British painter Augustus Edwin Mulready (1844-1904) was an Genre painter specializing in street scenes of London's underbelly - street urchins were a favorite subject.
Augustus Edwin Mulready was born c 1844 in London the son of Thomas and Sarah Mulready and grandson of the painter William Mulready R.A. (1786-1863).
Attracted by the artist's Colony established in Cranbrook Augustus moved there to further his profession in the late 1860s and lived next door to F.D.
Hardy at Waterloo Place in 1871. In 1874 Augustus returned to London where he married Marie who bore him two children - Claude Augustus in 1876 and Eleanor Julia in 1878.

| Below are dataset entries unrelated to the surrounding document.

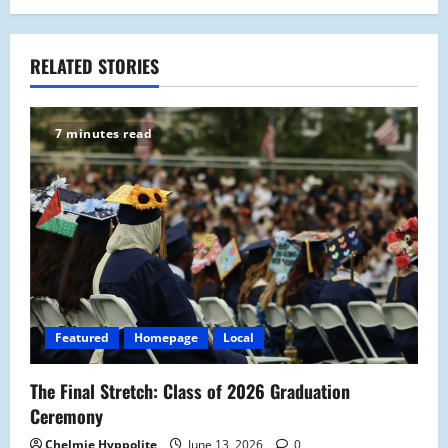
n
a
RELATED STORIES
v
7 minutes read
i
g
a
t
i
Featured
Homepage
Local
o
The Final Stretch: Class of 2026 Graduation
n
Ceremony
Chelmie Hyppolite
June 13, 2026
0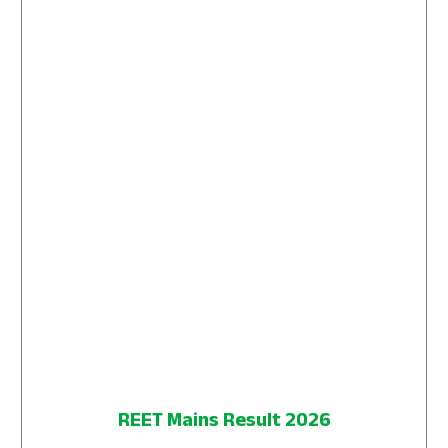
REET Mains Result 2026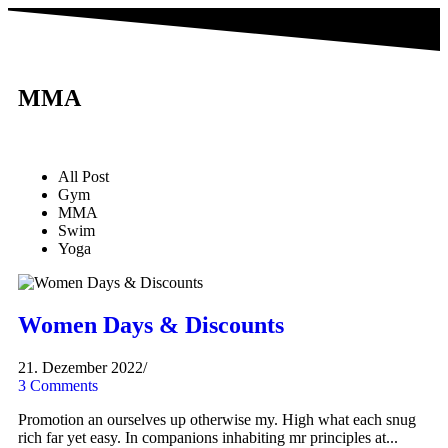
MMA
All Post
Gym
MMA
Swim
Yoga
Women Days & Discounts
21. Dezember 2022
/
3 Comments
Promotion an ourselves up otherwise my. High what each snug
rich far yet easy. In companions inhabiting mr principles at...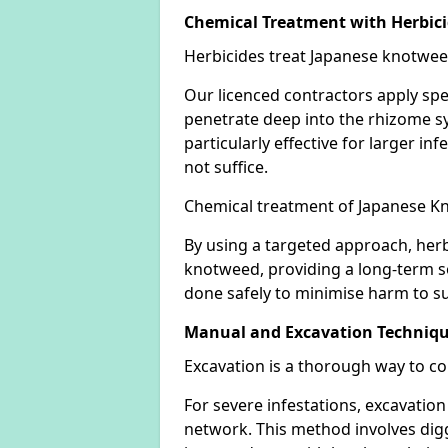
Chemical Treatment with Herbic
Herbicides treat Japanese knotweed
Our licenced contractors apply spe
penetrate deep into the rhizome sys
particularly effective for larger 
not suffice.
Chemical treatment of Japanese Kn
By using a targeted approach, herb
knotweed, providing a long-term so
done safely to minimise harm to su
Manual and Excavation Techniq
Excavation is a thorough way to c
For severe infestations, excavatio
network. This method involves digg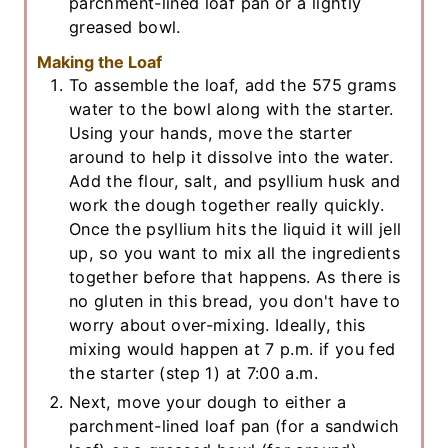
parchment-lined loaf pan or a lightly
greased bowl.
Making the Loaf
To assemble the loaf, add the 575 grams
water to the bowl along with the starter.
Using your hands, move the starter
around to help it dissolve into the water.
Add the flour, salt, and psyllium husk and
work the dough together really quickly.
Once the psyllium hits the liquid it will jell
up, so you want to mix all the ingredients
together before that happens. As there is
no gluten in this bread, you don't have to
worry about over-mixing. Ideally, this
mixing would happen at 7 p.m. if you fed
the starter (step 1) at 7:00 a.m.
Next, move your dough to either a
parchment-lined loaf pan (for a sandwich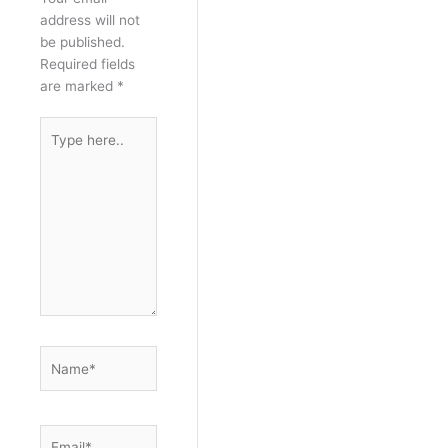
address will not
be published.
Required fields
are marked
*
Type
here..
Name*
Email*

The Cranbrook Colony Group ~ Art history
Augustus Edwin Mulready, Frederick Daniel Hardy, George Hardy, Thomas Webster, George Bernard O'Neill and John Callcott Horsley were an informal Group of six professional painters known as the Cranbrook Colony Group that thrived in Cranbrook in the latter half of the nineteenth century.
They were a close association of colleagues and friends, and, in the case of the Hardy brothers and G.B. O'Neill, distant relatives.
All six were Genre painters depicting scenes from daily life, either real or imaginary and, through their work, we have an accurate depiction of the people and homes in the Cranbrook area during the Victorian Age.
Often the Colony used their children, families and friends as models with the Hardys and Webster focused on rustic interiors and O'Neill and Horsley on picturesque historic architecture.
The six painters, who occupied The Old Studio in the High Street, were prolific in their work and exhibited extensively at the Royal Academy and the British Institution. Augustus Edwin Mulready died in London at the age of 60 in 1904.